By Wendy K. Bennis & Charlie Mahar
The Economic Cycle
The long-established pattern of the Economic Cycle is repeated consistently. Our research shows that since 1960 there have been eight recessions with an average duration of about one year. The eight corresponding economic recoveries averaged approximately six years, with an average S&P 500 Index return of roughly 15% annualized.
Even with volatility along the way, over the long periods of economic expansions stocks deliver their best returns. In the short episodes of economic contraction, the equity market is predictably stressed. So how do you capture your fair share of economic expansion upsides and defend against recessions?

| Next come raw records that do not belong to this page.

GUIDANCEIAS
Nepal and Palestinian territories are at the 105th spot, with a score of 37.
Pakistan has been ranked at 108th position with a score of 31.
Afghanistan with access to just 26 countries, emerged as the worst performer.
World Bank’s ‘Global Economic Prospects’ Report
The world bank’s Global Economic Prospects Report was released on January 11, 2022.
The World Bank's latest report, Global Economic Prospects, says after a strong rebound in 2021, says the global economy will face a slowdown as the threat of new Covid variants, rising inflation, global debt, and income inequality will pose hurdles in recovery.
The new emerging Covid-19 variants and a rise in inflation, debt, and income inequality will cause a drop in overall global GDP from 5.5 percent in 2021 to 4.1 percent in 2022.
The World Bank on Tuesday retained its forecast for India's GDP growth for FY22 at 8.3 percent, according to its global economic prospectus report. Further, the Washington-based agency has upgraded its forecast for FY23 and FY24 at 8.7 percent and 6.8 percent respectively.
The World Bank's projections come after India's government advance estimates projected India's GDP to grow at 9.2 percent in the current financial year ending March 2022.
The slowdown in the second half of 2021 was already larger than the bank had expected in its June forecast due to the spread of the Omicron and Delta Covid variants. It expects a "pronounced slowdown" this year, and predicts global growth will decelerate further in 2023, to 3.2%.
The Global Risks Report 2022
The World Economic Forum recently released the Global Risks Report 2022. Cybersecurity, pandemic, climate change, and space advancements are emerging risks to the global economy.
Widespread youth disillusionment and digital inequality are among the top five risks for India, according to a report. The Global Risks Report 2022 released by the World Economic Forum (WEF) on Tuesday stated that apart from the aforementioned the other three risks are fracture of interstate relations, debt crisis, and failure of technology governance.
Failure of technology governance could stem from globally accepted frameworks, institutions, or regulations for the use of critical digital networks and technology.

Where in the Economic Cycle are We? Letting the Data Drive
As part of our discipline, we monitor the most relevant economic data to determine when to make asset allocation adjustments. We are now into the ninth year of this economic expansion, making this one of the longest in the history of the U.S. economy. Yet, our fundamental dataset continues to point to growth in GDP and earnings, the Index of Leading Economic Indicators signals positive data, and the yield curve is intact (not inverted).

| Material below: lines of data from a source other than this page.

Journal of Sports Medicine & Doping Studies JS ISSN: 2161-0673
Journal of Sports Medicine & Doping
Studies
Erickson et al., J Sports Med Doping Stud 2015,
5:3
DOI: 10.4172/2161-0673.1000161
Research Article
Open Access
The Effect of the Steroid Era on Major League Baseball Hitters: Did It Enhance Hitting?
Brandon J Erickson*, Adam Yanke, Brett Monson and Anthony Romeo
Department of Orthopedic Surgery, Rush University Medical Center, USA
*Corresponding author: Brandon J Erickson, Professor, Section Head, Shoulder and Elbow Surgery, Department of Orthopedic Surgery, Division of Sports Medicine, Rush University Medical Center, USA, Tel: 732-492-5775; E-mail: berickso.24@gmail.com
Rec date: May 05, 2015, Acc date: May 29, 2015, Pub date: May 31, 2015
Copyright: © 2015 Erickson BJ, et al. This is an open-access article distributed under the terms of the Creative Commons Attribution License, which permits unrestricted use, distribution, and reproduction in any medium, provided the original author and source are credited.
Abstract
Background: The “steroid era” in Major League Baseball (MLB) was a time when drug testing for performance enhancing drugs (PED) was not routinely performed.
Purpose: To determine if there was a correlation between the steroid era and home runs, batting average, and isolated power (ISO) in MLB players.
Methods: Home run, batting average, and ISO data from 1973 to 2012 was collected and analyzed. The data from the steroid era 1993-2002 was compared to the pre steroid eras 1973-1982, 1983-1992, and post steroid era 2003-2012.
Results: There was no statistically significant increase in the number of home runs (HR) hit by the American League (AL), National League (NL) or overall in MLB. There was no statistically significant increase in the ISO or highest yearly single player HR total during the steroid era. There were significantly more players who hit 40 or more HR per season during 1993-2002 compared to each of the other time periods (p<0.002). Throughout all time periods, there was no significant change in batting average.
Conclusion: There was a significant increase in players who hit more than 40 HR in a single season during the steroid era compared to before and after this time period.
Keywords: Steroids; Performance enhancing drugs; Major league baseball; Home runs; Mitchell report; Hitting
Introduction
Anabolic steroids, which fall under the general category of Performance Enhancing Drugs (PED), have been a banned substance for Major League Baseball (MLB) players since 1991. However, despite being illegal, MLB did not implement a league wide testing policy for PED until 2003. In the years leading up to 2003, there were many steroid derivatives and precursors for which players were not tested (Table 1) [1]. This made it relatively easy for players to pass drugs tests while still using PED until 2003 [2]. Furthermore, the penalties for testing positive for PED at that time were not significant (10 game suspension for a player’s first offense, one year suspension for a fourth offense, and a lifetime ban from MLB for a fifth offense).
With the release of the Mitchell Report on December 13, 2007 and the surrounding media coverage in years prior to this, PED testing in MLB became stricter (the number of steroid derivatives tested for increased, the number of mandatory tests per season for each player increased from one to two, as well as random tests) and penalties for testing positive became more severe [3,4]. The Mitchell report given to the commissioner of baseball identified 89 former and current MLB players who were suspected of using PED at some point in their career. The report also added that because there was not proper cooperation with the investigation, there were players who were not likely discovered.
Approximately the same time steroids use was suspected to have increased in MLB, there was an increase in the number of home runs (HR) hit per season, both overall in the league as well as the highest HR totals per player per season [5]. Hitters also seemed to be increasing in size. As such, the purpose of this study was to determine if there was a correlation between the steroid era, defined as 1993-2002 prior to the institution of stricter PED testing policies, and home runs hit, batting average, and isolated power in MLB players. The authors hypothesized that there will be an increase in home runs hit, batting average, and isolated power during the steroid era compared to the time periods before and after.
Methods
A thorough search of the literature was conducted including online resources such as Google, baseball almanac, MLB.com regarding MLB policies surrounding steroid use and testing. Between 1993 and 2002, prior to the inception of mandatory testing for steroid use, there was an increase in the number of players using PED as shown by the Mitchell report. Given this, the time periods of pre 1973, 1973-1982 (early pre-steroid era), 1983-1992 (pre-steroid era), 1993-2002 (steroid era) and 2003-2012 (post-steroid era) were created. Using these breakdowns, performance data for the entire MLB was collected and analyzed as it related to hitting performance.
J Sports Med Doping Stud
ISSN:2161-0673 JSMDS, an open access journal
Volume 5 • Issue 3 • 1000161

This economic cycle will someday downshift from expansion to contraction. When the data signals that those risks are pronounced, adjusting to a more defensive posture will make sense. Meanwhile, maintain equity allocations as appropriate to your circumstances, and concentrate on security selection focused on high quality fundamentals.
Deploy an investment discipline that seeks to achieve better results with less risk over economic cycles. Generally, remain invested during economic expansions. Let the data determine when to protect your gains and when to reinvest for the next recovery.